Schritt 4: Erfolgskriterien definieren

Woran würdest Du erkennen, dass Deine Hypothese stimmt? Definiere das vorher, nicht nachher, sonst interpretierst Du möglicherweise alles als Erfolg. Sei dabei realistisch, es muss keine Revolution sein, kleine Verbesserungen reichen völlig.

Messbare Erfolgskriterien entwickeln

Gute Kriterien sind: messbar ("3 von 5 Teilnehmenden äußern sich spontan positiv"), zeitlich begrenzt ("nach 2 Wochen") und realistisch ("10% weniger Diskussionszeit für organisatorische Themen").

Schritt 5: Durchführen und beobachten

Führe Dein Experiment durch und beobachte genau, was passiert. Nicht nur, ob Deine Erfolgskriterien erfüllt werden, sondern auch, welche unerwarteten Dinge geschehen. Oft sind die Überraschungen die wertvollsten Erkenntnisse.

Die Kunst der Beobachtung

Führe ein einfaches Experimentier-Tagebuch: Was ist passiert? Was war überraschend? Welche Widerstände sind aufgetaucht? Was haben andere gesagt? Diese Beobachtungen sind oft wertvoller als die ursprünglichen Erfolgskriterien.

Schritt 6: Lernen und entscheiden

Nach dem Experiment: Was hast Du gelernt? Solltest Du die Idee verwerfen, anpassen oder ausweiten? Plane Deine nächste Iteration basierend auf diesen Erkenntnissen.

Der Mut zum ersten Schritt

Falls Du Dich unsicher fühlst, ob Du "einfach so" experimentieren darfst: Die meisten Organisationen sind dankbar für Menschen, die Initiative zeigen und neue Wege ausprobieren, solange sie dabei verantwortungsvoll vorgehen. Und mit dem Ansatz der risikoarmen Experimente zeigst Du ja gerade, dass Du verantwortungsvoll mit Risiken umgehst.

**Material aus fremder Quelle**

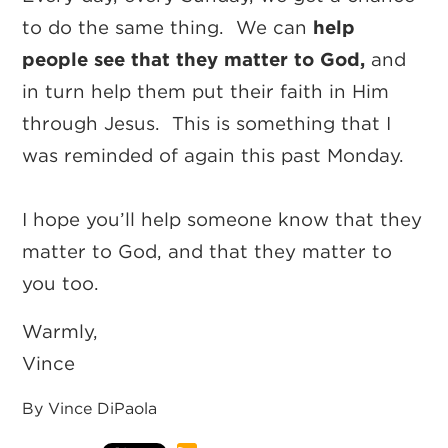
to do the same thing. We can
help
people see that they matter to God,
and
in turn help them put their faith in Him
through Jesus. This is something that I
was reminded of again this past Monday.
I hope you’ll help someone know that they
matter to God, and that they matter to
you too.
Warmly,
Vince
By Vince DiPaola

Experimentieren als Führungsqualität

Menschen, die experimentieren, entwickeln eine besondere Art der Problemlösung: Sie werden zu Lernenden statt zu Wissenden, zu Entdeckenden statt zu Rechthabenden. Diese Haltung ist in komplexen Umgebungen unbezahlbar.

Von der Übung zur Haltung

Das Ziel dieser Übung ist nicht nur ein gelöstes Problem, sondern eine neue Art des Denkens. Entscheiden in Komplexität bedeutet möglicherweise nicht, die Zukunft vorherzusehen, sondern beweglich zu bleiben, schnell zu lernen und mutig zu experimentieren.

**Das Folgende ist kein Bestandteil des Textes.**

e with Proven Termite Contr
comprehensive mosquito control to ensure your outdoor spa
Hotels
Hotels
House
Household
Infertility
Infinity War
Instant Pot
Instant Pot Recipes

Es ist eine Haltung, die Unsicherheit nicht als Problem sieht, sondern als Einladung zum Entdecken. Wer das einmal erlebt hat, wird schwer wieder zu den alten Denkmustern zurückfinden können.

Dein Experimentier-Start

Welches Problem aus Deinem Arbeitsalltag könnte Dein erstes kleines Experiment werden? Nimm Dir jetzt 5 Minuten Zeit, um die ersten drei Schritte durchzudenken: Problem identifizieren, Hypothese formulieren, kleinstes Experiment planen. Manchmal reicht schon diese Klarheit, um ins Handeln zu kommen.